Final Report Summary - PACE (Precedents for Algal Adaptation to Atmospheric CO2: New indicators for eukaryotic algal response to the last 60 million years of CO2 variation)

The PACE project has investigated how marine algae living in the ocean have adapted to long term natural changes in atmospheric CO2 during the geological past. Marine algae are highly sensitive to CO2 because it is an essential resource for their photosynthesis. We have investigated how the adaptations made by algae in the past might be encoded into the fossilized remains of the algae, especially the tiny shells of calcite and opal used by coccolithophorid algae and diatoms to cover their cells, respectively. We have discovered that as CO2 diminishes, coccolithophorid algae shift their allocation of cellular resources like bicarbonate from the process of calcification (shell formation) to the process of photosynthesis. We find that this shift, a major adaptation to cope with limitations in CO2, can be tracked by measurements of the two isotopes of carbon found in the calcite shells, or coccoliths, made by the algae. Measurements of these isotopes in fossil coccoliths shows that this adaptation became prevalent within the last 10 million years.

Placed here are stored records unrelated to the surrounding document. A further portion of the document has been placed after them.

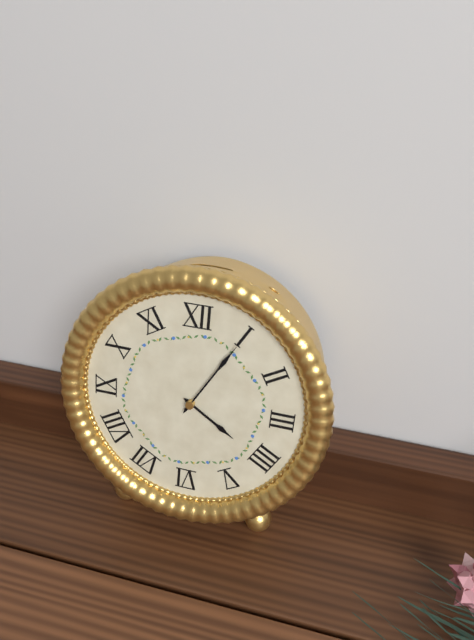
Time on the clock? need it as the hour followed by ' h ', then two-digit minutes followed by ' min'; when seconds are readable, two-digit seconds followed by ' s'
4 h 05 min
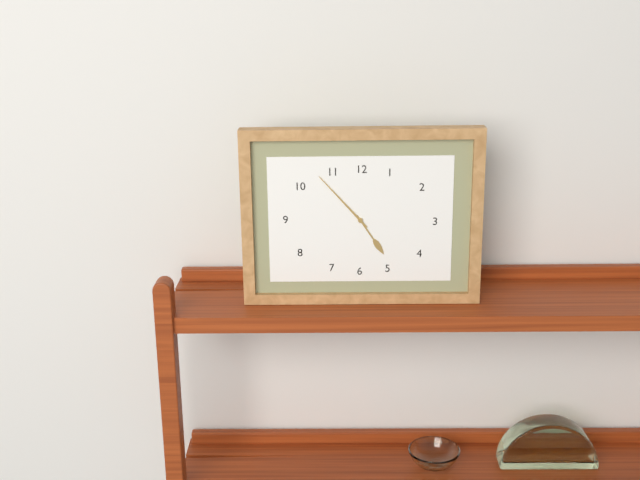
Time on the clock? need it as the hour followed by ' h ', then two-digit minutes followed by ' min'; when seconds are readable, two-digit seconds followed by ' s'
4 h 53 min
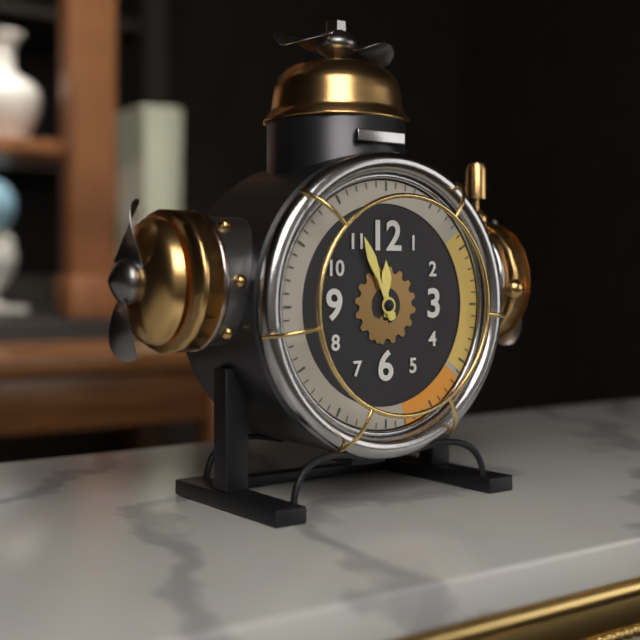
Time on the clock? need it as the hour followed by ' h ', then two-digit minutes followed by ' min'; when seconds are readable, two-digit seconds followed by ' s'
11 h 56 min
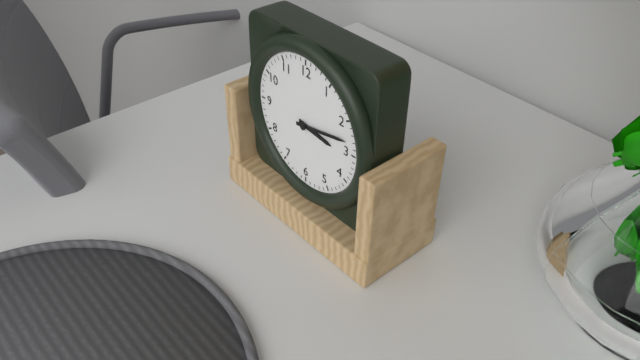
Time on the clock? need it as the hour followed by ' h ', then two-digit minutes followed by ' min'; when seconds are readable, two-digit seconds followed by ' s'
3 h 13 min
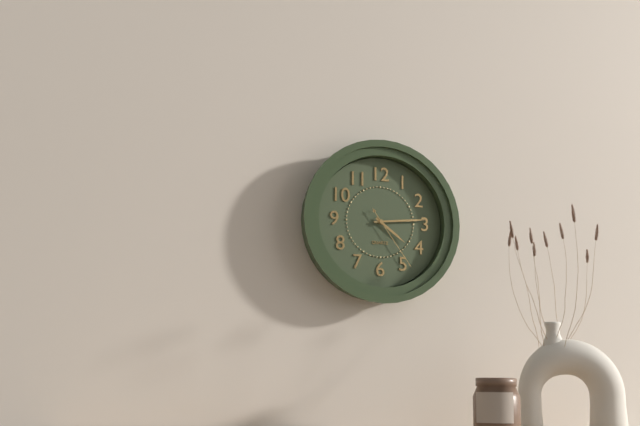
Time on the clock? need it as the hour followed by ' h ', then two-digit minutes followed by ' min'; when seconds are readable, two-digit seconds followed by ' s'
4 h 14 min 24 s
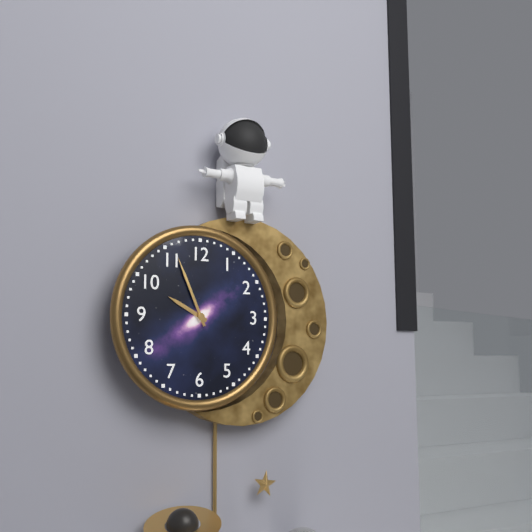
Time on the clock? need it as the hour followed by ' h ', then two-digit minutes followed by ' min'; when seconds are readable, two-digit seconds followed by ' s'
9 h 56 min
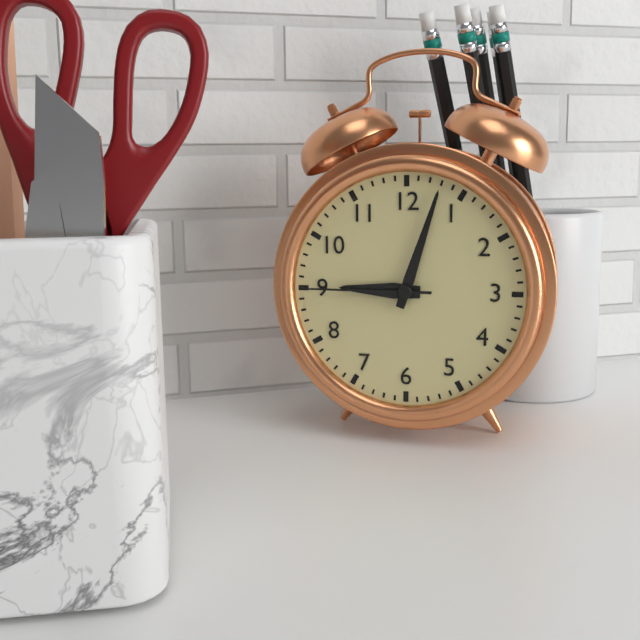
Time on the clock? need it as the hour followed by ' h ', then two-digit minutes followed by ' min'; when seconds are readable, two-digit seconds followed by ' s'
9 h 03 min 45 s
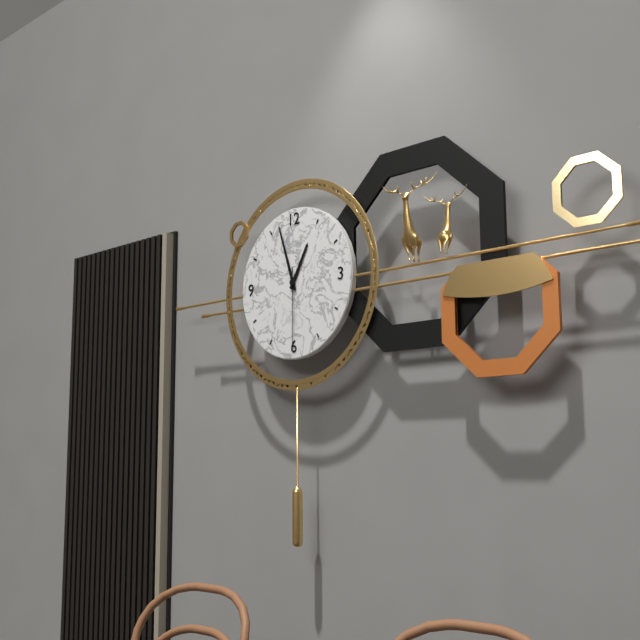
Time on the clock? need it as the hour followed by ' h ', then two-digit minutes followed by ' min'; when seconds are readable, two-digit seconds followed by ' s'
12 h 57 min 30 s
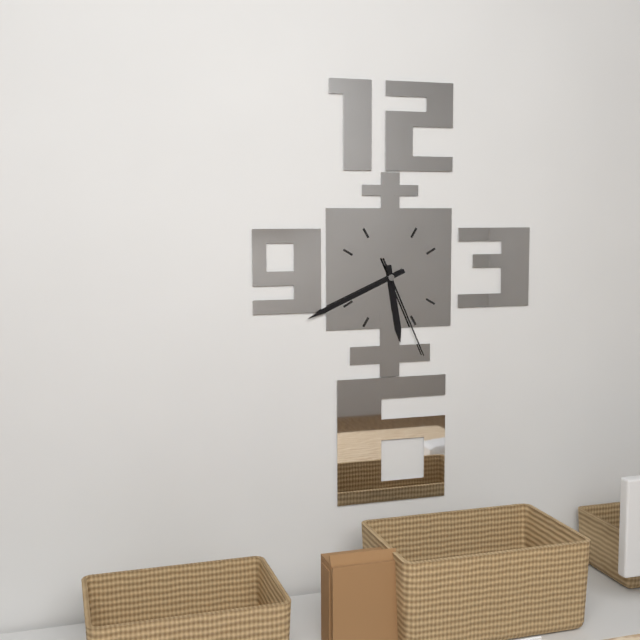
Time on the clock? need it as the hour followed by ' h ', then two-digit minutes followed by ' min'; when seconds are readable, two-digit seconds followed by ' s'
5 h 41 min 26 s
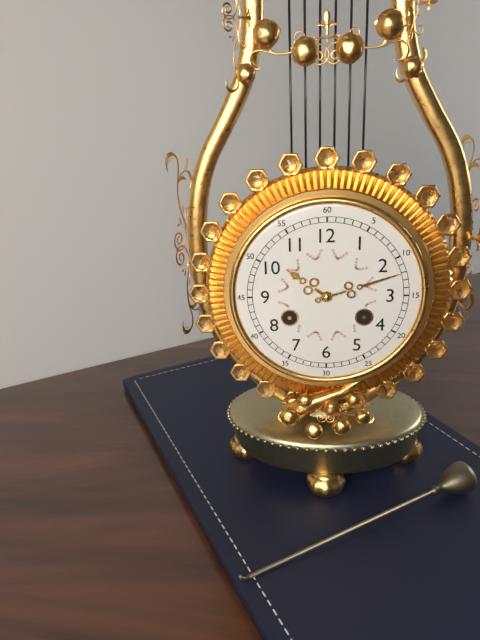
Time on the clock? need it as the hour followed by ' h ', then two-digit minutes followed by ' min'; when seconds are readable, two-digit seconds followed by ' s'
10 h 12 min
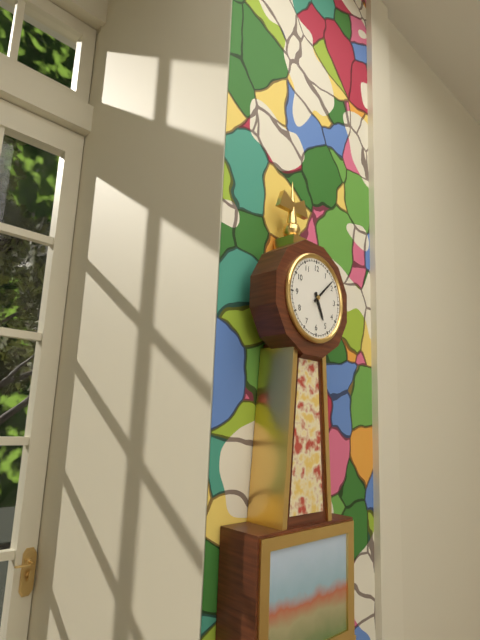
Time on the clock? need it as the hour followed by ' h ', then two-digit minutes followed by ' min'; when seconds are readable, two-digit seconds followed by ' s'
5 h 08 min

With new measurements from the chemistry of marine diatoms and organic molecules produced by coccolithophorid algae, we have confirmed that atmospheric CO2 has declined significantly over the last 11 million years. This decline in atmospheric CO2 is confirmed to be the major forcing of climate responsible for the cooling observed over this time interval. Coccolithophorids have adapted to this CO2 decline by reducing the amount of carbon used to make shells (in the case of small celled coccolithophorids) or by modifying the mineral forming process in order to continue with a high degree of calcification despite less bicarbonate resource to the process (for large-celled coccolithophorids). The decrease in abundance of large celled coccoliths suggests that the former strategy was advantageous. The finding of the thickest, most heavily calcified coccolithophorid cells during the middle Miocene, when CO2 was highest and seawater pH was lowest, suggests that on long timescales there is no precedent for ocean acidification jeopardizing coccolithophorid calcification.